By Bill Leonard
Those Catholics can do drama, can’t they? Cardinals, 115 of them, all male (still), in their red and lace vestments began the conclave to elect the 266th new pope by chanting a hymn invoking the presence of the Holy Spirit, gathering in the Sistine Chapel a setting packed to the rafters with Michelangelo’s frescos.
Art meets authority at the papal conclave. Then on the fifth ballot at the end of the second day, white smoke poured from the chimney. White smoke — an instant sign of election from a pre-twitter, pre-Facebook, pre-email culture — remains as powerful a visual declaration as it was in the medieval age from whence it came.
The crowd of 100,000 umbrella-huddling human beings gasped as gray-tinted smoke turned white, breaking into a collective roar. An hour or so later, the great windows on the balcony of St. Peter’s Basilica swung open and the Cardinal-Deacon exulted, “Habemus Papum.” “We have a pope.”
Then the announcement, a Latinized Hispanic name: Jorge Bergoglio, an Argentinian — the first pope from Latin America, home of four in 10 Roman Catholics worldwide. A Jesuit, he is the first pope from the Society of Jesus, the church’s largest order, founded in 1534 by Ignatius Loyola.
And then the name: Francesco I, the first pope to take the name Francis, a name forever linked in Catholic, indeed Christian, history with the legendary Francis of Assisi, born in 1182.
What’s in a name? In this case, commentators immediately suggested, it could offer a clue to a man who like the saint from Assisi has long been known for his concern for and engagement with the poor.
The new pope’s decision to take the name of the founder of the Franciscan Order is reminiscent of a similar action by Angelo Guiseppe Roncalli, who on his election as pope in 1958 took the name John XXIII.
That exact name, long rejected as a papal option, was taken by the “anti-pope,” John XXIII (A), elected during the Great Schism when there were actually three popes at Avignon, France, Rome and Pisa. John XXIII(A), an ex-pirate, was bought off by the Council of Constance in 1415 to end the papal schism.
The discredited name languished until John XXIII(B) revived it, a prelude to his efforts to “open the windows” of the church by calling Vatican Council II. Underestimated because of his age, John XXIII was 77 when elected, thought to be a papa di passaggio, a transitional pope too old to effect much change. Francis I is 76. Are there similar surprises ahead?

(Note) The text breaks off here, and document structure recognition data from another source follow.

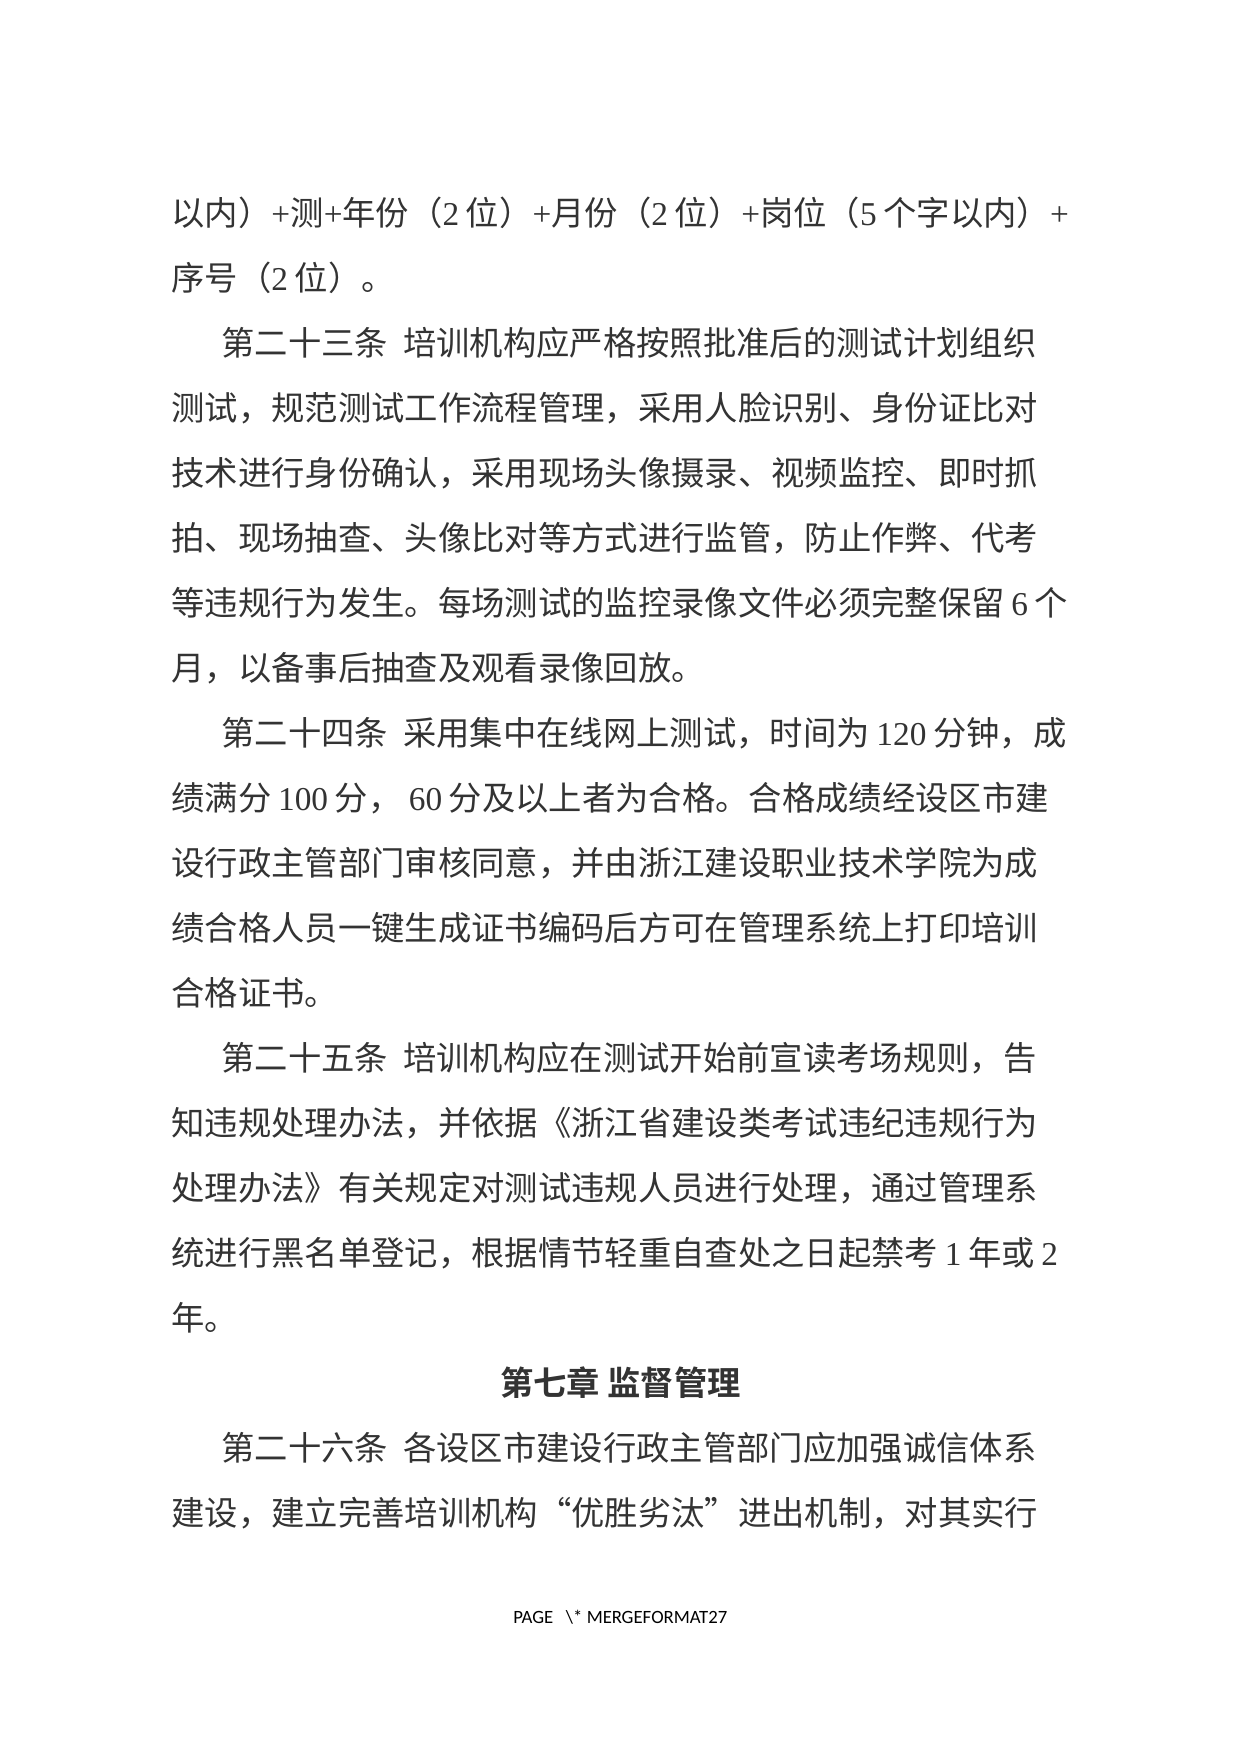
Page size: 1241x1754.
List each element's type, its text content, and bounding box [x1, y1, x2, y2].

text 第二十三条 培训机构应严格按照批准后的测试计划组织测试，规范测试工作流程管理，采用人脸识别、身份证比对技术进行身份确认，采用现场头像摄录、视频监控、即时抓拍、现场抽查、头像比对等方式进行监管，防止作弊、代考等违规行为发生。每场测试的监控录像文件必须完整保留6个月，以备事后抽查及观看录像回放。 [171, 308, 1069, 698]
text 第二十五条 培训机构应在测试开始前宣读考场规则，告知违规处理办法，并依据《浙江省建设类考试违纪违规行为处理办法》有关规定对测试违规人员进行处理，通过管理系统进行黑名单登记，根据情节轻重自查处之日起禁考1年或2年。 [171, 1023, 1069, 1348]
text 第二十四条 采用集中在线网上测试，时间为120分钟，成绩满分100分， 60分及以上者为合格。合格成绩经设区市建设行政主管部门审核同意，并由浙江建设职业技术学院为成绩合格人员一键生成证书编码后方可在管理系统上打印培训合格证书。 [171, 698, 1069, 1023]
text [171, 1413, 1069, 1543]
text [171, 178, 1069, 308]
text 第七章 监督管理 [171, 1348, 1069, 1413]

What’s in a name? Actually, the man from Assisi wasn’t originally named Francis. He was christened Giovanni, but his father Pietro Bernardone soon called him Francesco in honor of France, the land of the troubadour poets, a group much admired by the elder Bernardone.
After a somewhat misspent youth and sobered by an experience in war, Francis struggled to find himself. At worship, he responded to the words of Jesus in Matthew 10: “Go and preach the kingdom of God … heal the sick … cleanse the leper … cast out demons … be sheep in the midst of wolves … the spirit of your Father speaks through you.”
Called to “rebuild my church,” he relinquished the entitlements of his wealthy family and lived among the poor, literally reconstructing declining churches.
The historian Will Durant wrote of Francis: “Braving all ridicule, he stood in the squares of Assisi and nearby towns and preached the gospel of poverty and Christ…. Revolted by the unscrupulous pursuit of wealth that marked the age, and shocked by the splendor and luxury of some clergymen, he denounced money itself as a devil and a curse and bade his followers despise it.”
He devoted himself to Lady Poverty and became il poverello, the little poor man, warning his followers not to accept remuneration for their work, insisting that the fewer one’s possessions the freer one was to serve God.
Will Pope Francis follow the witness of his namesake? In some ways he has already, rejecting a palatial Archbishop’s residence, car and driver for a more simplified lifestyle. It is too early to predict the path of his papacy, but he has taken a very important name with a very important history.
And what should American Protestants think of this, other than ordering reruns of the film The Mission from Netflix? Perhaps the memory and mission of St. Francis is a good place to start.
Indeed, in a country where the top 1 percent of the population has an income 288 times the median household income, maybe we Americans should pay attention to that name and the gospel behind it.
If Francis I lives out that name the way il poverello did, it could get the Vicar of Christ and the rest of us, Catholic and Protestant alike, into a lot of trouble. Like it did Jesus?